As a child in Victorian times, his grandmother had witnessed at first hand the tragic results of alcohol addiction and drunkenness, and she was anxious to protect her own family from the distress and the domestic devastation caused by drink.

It was a deep social malaise of those times and the churches tried hard to redress it. Many Christians took temperance seriously "and officers of the Salvation Army famously braved the insults of drinking-dens."

All that is history, but the misuse of alcohol re- mains a reality. "In this country, now, nearly half of all recorded cases of domestic violence, a quarter of hospital admissions and a third of child abuse cases are alcohol-related, and each week 12 people are killed in road traffic accidents caused by drink driving."

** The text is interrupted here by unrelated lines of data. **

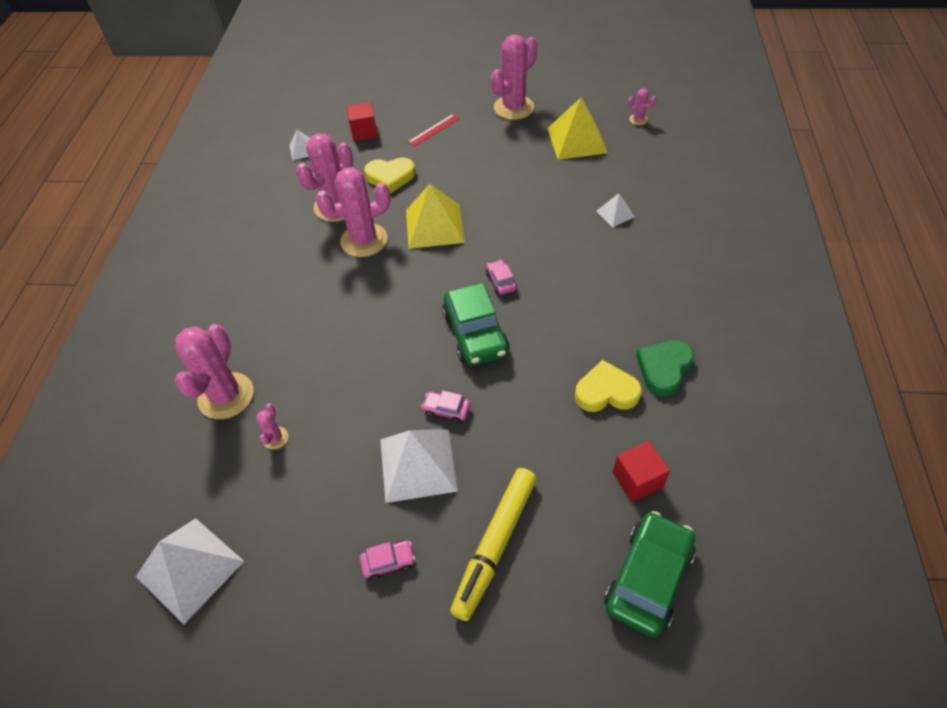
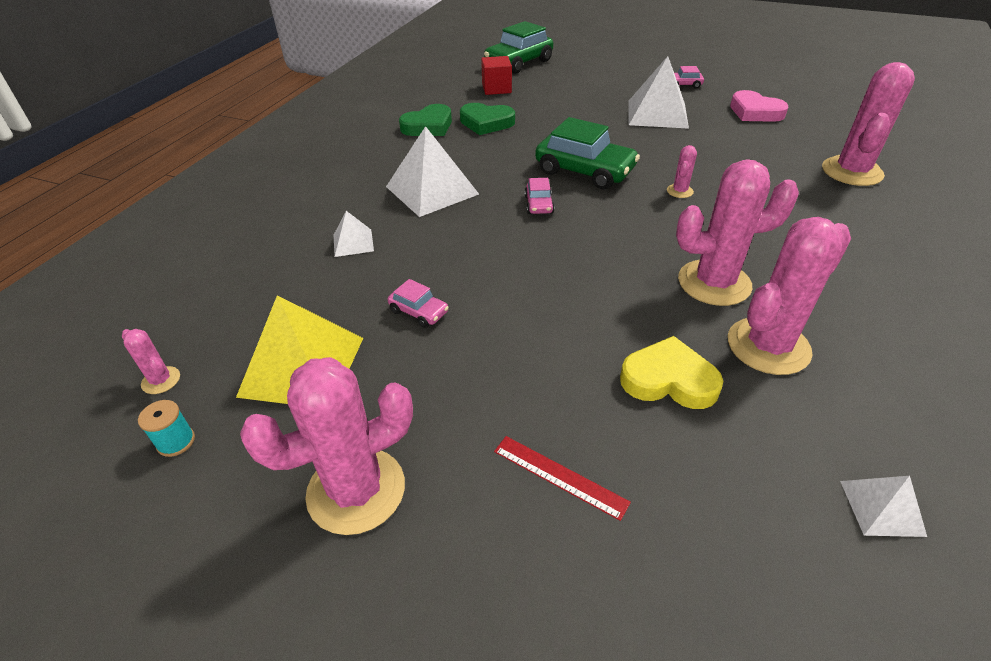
camera: 165 degrees left, 10 degrees down
white pyramid [136,518,244,624] -> white pyramid moved to [386,126,479,217]
pink cactus [256,403,289,450] -> pink cactus moved to [667,145,697,198]
red cube [346,102,378,141] -> none
yellow pyramid [406,184,465,249] -> none
red ruler [408,114,459,147] -> red ruler turned 60 degrees clockwise [494,436,631,521]
pink car [421,391,471,423] -> pink car moved to [388,279,449,328]
green car [442,283,510,366] -> green car turned 120 degrees clockwise [535,117,640,190]
yellow marker [450,468,537,621] -> none
yellow heart [575,360,642,412] -> green heart [460,103,515,135]
none -> turquoise spool [138,400,195,457]
none -> pink heart [730,90,788,122]

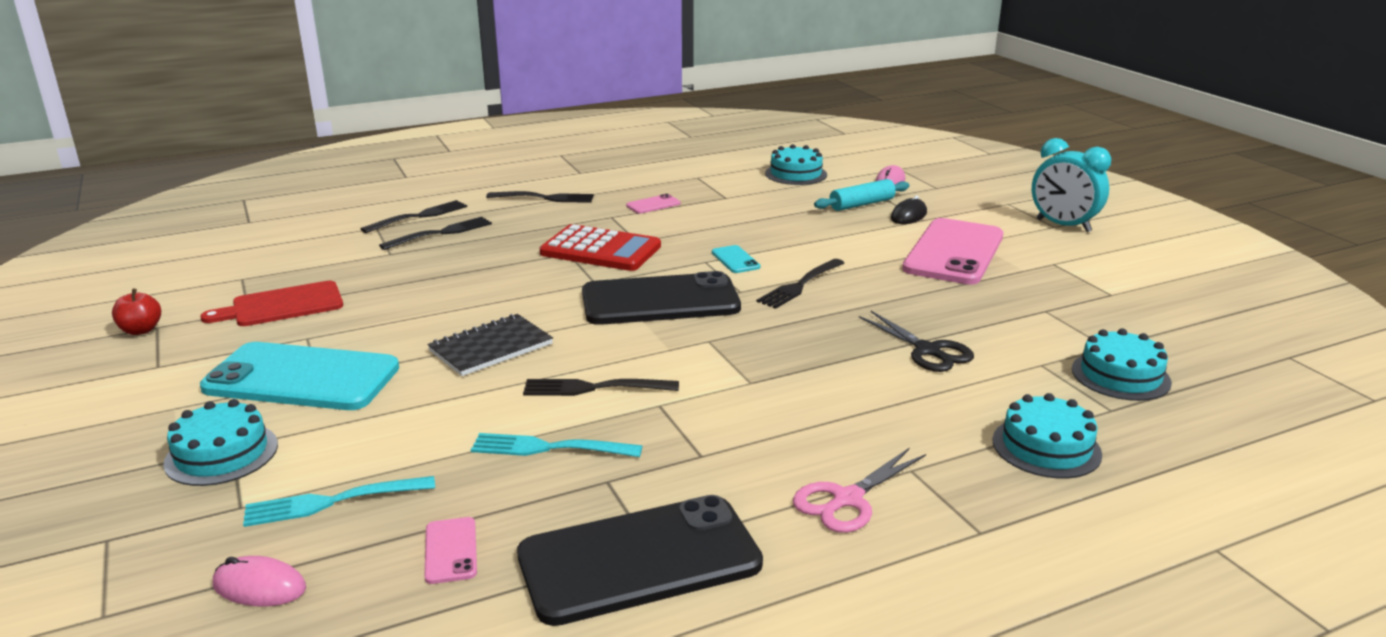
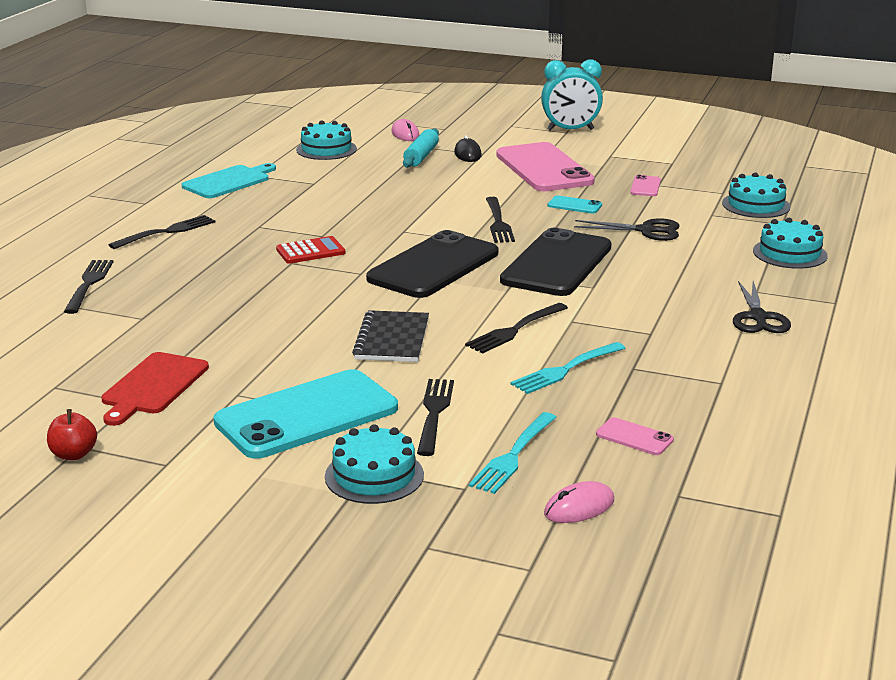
camera: 45 degrees left, 0 degrees up
black fork [379,217,492,250] -> black fork moved to [417,379,454,456]
black phone [517,495,763,626] -> black phone moved to [500,228,612,296]
red calculator [540,224,661,271] -> red calculator [276,236,345,264], size x0.59
pink phone [626,194,680,214] -> pink phone moved to [630,175,661,196]
turquoise phone [712,245,760,273] -> turquoise phone moved to [548,195,602,214]
pink scissors [793,447,926,533] -> black scissors [733,281,791,333]
none -> turquoise cutting board [182,163,276,198]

Of course, says the Bishop, most of the men and women who drink alcohol do so sensibly. Few Christians these days are teetotal; most enjoy a drink. And, easing many a conscience, there is that much quoted New Testament verse: "Stop drinking nothing but water; take a little wine for your diges- tion, for your frequent ailments."(1 Timothy V, 23)

But the Bible provides no licence for alcohol misuse. The Epistle to the Ephesians puts the point clearly: "Do not give way to drunkenness and the dissipation that goes with it, but let the Holy Spirit fill you."

The hard truth is that the cheaper and more available alcohol becomes, the greater its consumption is likely to be, leading to more drink driving, violence, hospital admissions and deaths due to cirrhosis. Only recently we have seen a serious increase in all these drink-related problems in young people, including those of school age.

The Bishop writes that, while he does not totally give up drinking for Lent, he exerts a "strict seasonal control". If Lenten abstinence only draws attention to the dangers and temptations, lives will be saved.